* Task to complete
Your answer should be the complete data, copied exactly.

Stored data:
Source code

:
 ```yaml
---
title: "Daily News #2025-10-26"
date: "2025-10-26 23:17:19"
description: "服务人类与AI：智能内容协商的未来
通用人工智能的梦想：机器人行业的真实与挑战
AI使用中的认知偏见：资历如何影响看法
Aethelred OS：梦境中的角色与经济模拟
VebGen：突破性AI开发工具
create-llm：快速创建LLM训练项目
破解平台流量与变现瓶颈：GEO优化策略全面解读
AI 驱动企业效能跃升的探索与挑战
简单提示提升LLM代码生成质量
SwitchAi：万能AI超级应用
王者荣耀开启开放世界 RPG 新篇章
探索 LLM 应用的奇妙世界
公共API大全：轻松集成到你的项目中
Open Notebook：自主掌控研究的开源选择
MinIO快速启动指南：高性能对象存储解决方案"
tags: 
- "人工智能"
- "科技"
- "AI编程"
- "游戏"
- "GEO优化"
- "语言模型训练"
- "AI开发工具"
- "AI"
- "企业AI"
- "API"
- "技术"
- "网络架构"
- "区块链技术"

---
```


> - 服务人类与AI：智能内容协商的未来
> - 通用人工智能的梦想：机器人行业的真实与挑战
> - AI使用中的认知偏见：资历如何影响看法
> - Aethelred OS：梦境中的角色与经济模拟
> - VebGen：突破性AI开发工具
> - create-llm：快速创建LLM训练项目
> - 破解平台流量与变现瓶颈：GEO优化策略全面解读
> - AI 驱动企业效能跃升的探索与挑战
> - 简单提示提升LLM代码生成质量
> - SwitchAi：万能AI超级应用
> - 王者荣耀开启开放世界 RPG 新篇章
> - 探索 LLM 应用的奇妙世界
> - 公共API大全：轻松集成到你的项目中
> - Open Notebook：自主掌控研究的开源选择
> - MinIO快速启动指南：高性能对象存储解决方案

* Result of the task
Source code

:
 ```yaml
---
title: "Daily News #2025-10-26"
date: "2025-10-26 23:17:19"
description: "服务人类与AI：智能内容协商的未来
通用人工智能的梦想：机器人行业的真实与挑战
AI使用中的认知偏见：资历如何影响看法
Aethelred OS：梦境中的角色与经济模拟
VebGen：突破性AI开发工具
create-llm：快速创建LLM训练项目
破解平台流量与变现瓶颈：GEO优化策略全面解读
AI 驱动企业效能跃升的探索与挑战
简单提示提升LLM代码生成质量
SwitchAi：万能AI超级应用
王者荣耀开启开放世界 RPG 新篇章
探索 LLM 应用的奇妙世界
公共API大全：轻松集成到你的项目中
Open Notebook：自主掌控研究的开源选择
MinIO快速启动指南：高性能对象存储解决方案"
tags: 
- "人工智能"
- "科技"
- "AI编程"
- "游戏"
- "GEO优化"
- "语言模型训练"
- "AI开发工具"
- "AI"
- "企业AI"
- "API"
- "技术"
- "网络架构"
- "区块链技术"

---
```


> - 服务人类与AI：智能内容协商的未来
> - 通用人工智能的梦想：机器人行业的真实与挑战
> - AI使用中的认知偏见：资历如何影响看法
> - Aethelred OS：梦境中的角色与经济模拟
> - VebGen：突破性AI开发工具
> - create-llm：快速创建LLM训练项目
> - 破解平台流量与变现瓶颈：GEO优化策略全面解读
> - AI 驱动企业效能跃升的探索与挑战
> - 简单提示提升LLM代码生成质量
> - SwitchAi：万能AI超级应用
> - 王者荣耀开启开放世界 RPG 新篇章
> - 探索 LLM 应用的奇妙世界
> - 公共API大全：轻松集成到你的项目中
> - Open Notebook：自主掌控研究的开源选择
> - MinIO快速启动指南：高性能对象存储解决方案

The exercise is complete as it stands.